# Crosby today..Pics



## TEXAN AVIATOR (Feb 25, 2009)

*Crosby today..Pics. More added*

Last ride before mudnats today with a small group. Now time for new belt and greasing all connections.


----------



## MTImodquad (Jan 2, 2009)

Cool pics!!! I wish we could ride like that before nats. The first mud of the years is nats every year.


----------



## phreebsd (Dec 16, 2004)

great pics man. i loves me some water riding


----------



## bayou_boy_22 (Mar 13, 2009)

nice pics man.
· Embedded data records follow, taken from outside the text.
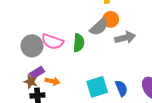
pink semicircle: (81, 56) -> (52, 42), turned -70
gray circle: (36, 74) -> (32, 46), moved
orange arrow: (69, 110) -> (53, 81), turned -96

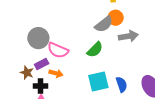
pink semicircle: (52, 42) -> (58, 50), moved
green semicircle: (79, 43) -> (95, 50), moved, turned 36
brown star: (31, 82) -> (27, 73), moved

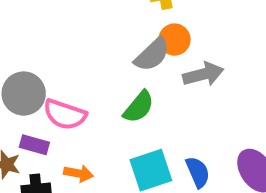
purple rectangle: (42, 64) -> (34, 145), turned 48
orange arrow: (56, 73) -> (79, 173), moved

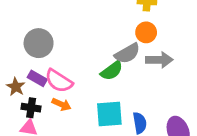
gray semicircle: (152, 55) -> (127, 53), moved
pink semicircle: (65, 114) -> (59, 81), moved

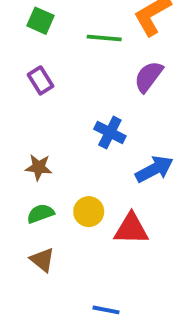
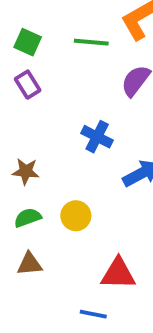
green square: (41, 21) -> (28, 42), moved
red triangle: (131, 229) -> (118, 274), moved
brown triangle: (42, 260) -> (30, 264), turned -44

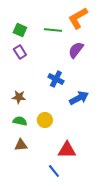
green semicircle: (28, 218) -> (20, 121), turned 32
blue line: (93, 314) -> (54, 171), turned 40

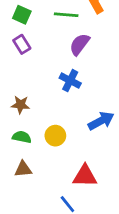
purple semicircle: (76, 50) -> (80, 44), moved
blue arrow: (79, 98) -> (101, 121), moved

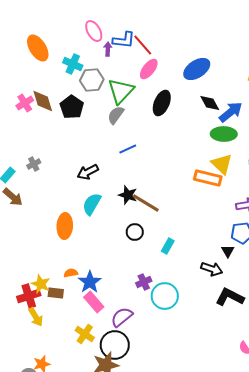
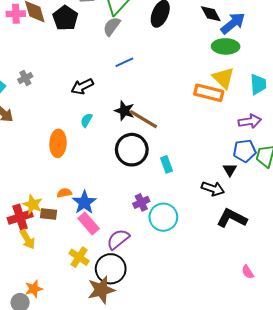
pink cross: (25, 103) -> (16, 14), turned 30
cyan semicircle: (92, 204) -> (86, 120), size x0.6
black circle: (135, 232) -> (132, 150), size x1.8
cyan rectangle: (168, 246) -> (167, 164), turned -49

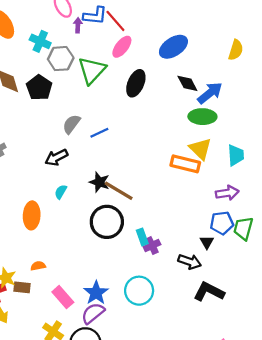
gray semicircle: (112, 26) -> (71, 124), moved
blue star: (84, 202) -> (96, 293), moved
purple cross: (141, 202) -> (152, 246), moved

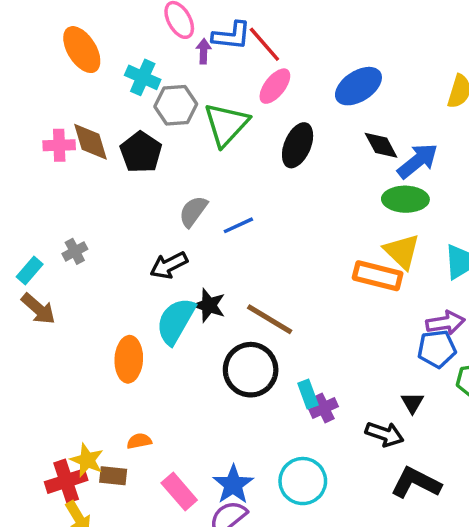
black star: (99, 182) -> (209, 305), moved
cyan semicircle: (61, 192) -> (176, 321), size x2.0
blue pentagon: (222, 223) -> (437, 349), moved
I have the itch bad.


----------



## Polaris425 (Dec 16, 2004)

awesome pics!


----------



## 650Brute (Dec 18, 2008)

Great Pics! Thats what my Brute looked like after this weekend..


----------



## TEXAN AVIATOR (Feb 25, 2009)

One more, low res version but badass!! Buddy took it. when the brute owned a nasty hole!!


----------



## Yesterday (Jan 2, 2009)

sick!


----------



## TC Powersports (Jan 22, 2010)

**** that is fun!


----------



## TX4PLAY (Jan 18, 2009)

TEXAN AVIATOR said:


> One more, low res version but badass!! Buddy took it. when the brute owned a nasty hole!!


 

Very Cool Picture! That 5 Dollah Hole Mud is NASTY!


----------



## derk (Nov 24, 2009)

Nice pics. Looks like ya'll had a good time


----------



## CanAmChris (Jan 27, 2009)

great pics.. Wish we had somewhere like that to ride around here


----------



## 08GreenBrute (Jul 13, 2009)

looks like a great ride!!


----------



## cmcateer03 (Jan 8, 2010)

whats up with the football on front rack lol?


----------



## sjf323 (Mar 11, 2009)

Helps the front end float...........LOL


----------